I posted it on StumbleUpon, and I believe it was on their featured page for a bit.


----------



## ganzey

PohTayToez said:


> I posted it on StumbleUpon, and I believe it was on their featured page for a bit.



ahh


----------



## Stoic Sentinel

ganzey said:


> holy shit!!! why so many veiws?



I lol'd:



> Views: 101,945


----------



## CrayonMuncher

it annoys me when spammers bump old threads but i glad i got to read what the op put its funny


----------



## love.r3r3

*Not by Accident*

I'm in awe..because, I did NOT stumble upon this thread, I actually did a web search because I was tasked to measure the cost effectiveness of an electronic filing system versus a traditional hard copy filing system.

Being the number loving, over-achieving nerd that I am, I decided to find out how many documents/pages can a standard 5 drawer filing cabinet hold and compare that to how much space on our network drives that would occupy.

Needless to say, thanks for jumpstarting for me... but what.. three (3) years in advanced?


----------



## fastdude

Haha, epic thread bump 
very interesting.
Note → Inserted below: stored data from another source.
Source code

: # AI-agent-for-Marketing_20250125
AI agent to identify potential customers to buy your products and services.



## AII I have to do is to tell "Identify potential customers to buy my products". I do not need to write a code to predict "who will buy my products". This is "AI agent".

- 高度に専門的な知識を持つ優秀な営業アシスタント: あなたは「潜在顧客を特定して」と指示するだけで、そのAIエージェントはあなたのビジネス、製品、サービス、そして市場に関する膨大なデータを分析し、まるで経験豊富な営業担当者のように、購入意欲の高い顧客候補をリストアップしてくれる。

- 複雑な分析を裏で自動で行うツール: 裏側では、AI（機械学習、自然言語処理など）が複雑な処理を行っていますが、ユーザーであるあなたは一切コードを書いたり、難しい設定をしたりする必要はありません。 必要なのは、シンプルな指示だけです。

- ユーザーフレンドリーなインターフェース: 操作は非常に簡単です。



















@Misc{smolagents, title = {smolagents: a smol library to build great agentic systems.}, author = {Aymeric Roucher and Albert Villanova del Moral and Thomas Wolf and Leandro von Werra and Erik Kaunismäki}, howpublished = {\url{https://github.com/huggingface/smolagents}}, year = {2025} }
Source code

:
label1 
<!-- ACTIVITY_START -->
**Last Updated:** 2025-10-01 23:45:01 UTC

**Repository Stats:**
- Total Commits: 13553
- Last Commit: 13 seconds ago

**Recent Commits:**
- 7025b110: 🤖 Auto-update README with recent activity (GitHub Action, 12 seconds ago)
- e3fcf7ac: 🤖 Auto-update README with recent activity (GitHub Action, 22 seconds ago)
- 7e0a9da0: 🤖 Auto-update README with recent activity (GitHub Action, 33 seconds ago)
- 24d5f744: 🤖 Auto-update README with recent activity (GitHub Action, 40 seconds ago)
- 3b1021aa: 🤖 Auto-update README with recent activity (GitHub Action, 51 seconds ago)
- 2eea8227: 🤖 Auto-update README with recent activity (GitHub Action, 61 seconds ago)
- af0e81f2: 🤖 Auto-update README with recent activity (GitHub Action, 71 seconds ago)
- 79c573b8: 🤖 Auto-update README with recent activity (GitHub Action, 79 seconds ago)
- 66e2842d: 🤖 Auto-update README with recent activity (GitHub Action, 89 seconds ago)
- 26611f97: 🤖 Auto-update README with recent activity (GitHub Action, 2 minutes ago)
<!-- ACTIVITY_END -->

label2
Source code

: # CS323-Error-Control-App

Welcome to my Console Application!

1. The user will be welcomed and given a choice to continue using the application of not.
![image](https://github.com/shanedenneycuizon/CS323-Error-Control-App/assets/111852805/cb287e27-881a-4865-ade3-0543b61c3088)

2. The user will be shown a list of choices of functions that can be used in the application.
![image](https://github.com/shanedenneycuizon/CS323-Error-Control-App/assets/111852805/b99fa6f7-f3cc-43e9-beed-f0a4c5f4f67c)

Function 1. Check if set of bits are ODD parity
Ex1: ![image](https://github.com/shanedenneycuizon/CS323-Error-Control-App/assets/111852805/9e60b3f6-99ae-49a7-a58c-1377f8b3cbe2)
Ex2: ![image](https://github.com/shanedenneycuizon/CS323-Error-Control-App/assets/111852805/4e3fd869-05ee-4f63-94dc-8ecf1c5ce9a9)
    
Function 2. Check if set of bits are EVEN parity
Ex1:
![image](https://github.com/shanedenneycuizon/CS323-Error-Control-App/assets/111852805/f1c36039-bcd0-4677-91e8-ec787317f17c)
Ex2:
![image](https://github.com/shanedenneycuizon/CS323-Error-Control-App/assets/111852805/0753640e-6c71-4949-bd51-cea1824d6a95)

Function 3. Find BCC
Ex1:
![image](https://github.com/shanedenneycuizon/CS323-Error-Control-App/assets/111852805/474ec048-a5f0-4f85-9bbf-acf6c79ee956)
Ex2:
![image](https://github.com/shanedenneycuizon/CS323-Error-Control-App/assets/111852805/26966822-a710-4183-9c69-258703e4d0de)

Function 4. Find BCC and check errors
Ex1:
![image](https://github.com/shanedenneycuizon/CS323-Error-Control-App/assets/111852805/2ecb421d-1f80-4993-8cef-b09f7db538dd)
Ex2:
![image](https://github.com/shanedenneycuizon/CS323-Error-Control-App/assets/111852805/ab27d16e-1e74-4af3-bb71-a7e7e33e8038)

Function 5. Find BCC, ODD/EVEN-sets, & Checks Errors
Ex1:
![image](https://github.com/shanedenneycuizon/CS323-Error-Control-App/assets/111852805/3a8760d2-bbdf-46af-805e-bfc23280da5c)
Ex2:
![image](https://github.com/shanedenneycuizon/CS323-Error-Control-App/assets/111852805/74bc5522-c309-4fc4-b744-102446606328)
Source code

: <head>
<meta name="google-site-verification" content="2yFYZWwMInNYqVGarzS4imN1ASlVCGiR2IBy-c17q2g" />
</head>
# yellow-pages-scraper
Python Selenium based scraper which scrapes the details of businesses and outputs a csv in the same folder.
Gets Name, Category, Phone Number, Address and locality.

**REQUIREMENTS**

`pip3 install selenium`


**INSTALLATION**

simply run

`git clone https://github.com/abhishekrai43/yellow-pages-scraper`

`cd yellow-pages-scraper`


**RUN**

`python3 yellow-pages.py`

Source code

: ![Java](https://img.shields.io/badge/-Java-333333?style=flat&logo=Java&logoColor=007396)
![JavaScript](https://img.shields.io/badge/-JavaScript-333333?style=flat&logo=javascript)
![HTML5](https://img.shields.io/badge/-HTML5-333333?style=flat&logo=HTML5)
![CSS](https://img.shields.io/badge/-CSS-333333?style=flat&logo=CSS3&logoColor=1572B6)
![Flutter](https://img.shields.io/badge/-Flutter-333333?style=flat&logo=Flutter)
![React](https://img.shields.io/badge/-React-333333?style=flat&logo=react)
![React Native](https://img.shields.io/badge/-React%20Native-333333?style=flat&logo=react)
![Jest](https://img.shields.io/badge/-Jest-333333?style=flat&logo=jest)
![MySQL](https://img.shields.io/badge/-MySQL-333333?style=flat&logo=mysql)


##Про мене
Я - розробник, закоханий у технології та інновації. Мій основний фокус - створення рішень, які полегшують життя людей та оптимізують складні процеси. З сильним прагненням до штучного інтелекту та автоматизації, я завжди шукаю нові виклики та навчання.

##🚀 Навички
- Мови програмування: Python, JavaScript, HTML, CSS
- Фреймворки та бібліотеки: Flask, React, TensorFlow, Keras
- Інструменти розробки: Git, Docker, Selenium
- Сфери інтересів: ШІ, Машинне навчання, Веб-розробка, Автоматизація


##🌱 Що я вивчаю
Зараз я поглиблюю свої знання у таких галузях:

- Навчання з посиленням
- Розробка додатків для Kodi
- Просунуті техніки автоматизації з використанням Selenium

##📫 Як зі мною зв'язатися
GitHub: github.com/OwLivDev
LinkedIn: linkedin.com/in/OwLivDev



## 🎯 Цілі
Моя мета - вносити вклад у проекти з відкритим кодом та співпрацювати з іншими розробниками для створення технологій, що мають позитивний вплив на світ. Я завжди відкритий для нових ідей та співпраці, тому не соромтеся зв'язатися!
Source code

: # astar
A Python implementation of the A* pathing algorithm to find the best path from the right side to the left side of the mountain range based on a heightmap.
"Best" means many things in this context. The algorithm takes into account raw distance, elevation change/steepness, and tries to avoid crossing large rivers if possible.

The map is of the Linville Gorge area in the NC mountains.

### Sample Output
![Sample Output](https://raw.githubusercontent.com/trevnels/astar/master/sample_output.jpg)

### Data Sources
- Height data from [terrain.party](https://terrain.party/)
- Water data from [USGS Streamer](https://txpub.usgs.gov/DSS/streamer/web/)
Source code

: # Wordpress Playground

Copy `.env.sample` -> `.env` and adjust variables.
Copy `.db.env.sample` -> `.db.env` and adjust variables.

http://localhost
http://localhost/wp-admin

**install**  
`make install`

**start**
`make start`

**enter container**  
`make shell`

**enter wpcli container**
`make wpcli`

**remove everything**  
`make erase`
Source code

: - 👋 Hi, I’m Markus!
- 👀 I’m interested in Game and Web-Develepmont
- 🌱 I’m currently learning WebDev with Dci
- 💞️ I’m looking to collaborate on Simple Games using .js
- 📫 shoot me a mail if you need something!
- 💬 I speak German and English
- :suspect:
Apparently this thread has 110k views!?


----------



## Kurinto

So would that be about 92.4 Mb in hex?


----------



## mihir

Print both sides and instead of binary use hex coz u wont be storing charge just printing so convert the binary to hex or use another base like a 1 million base then one page and you are done.


----------



## Egon

Now what about if we use both back and front of the pages? DOUBLE OUR SPACE!


----------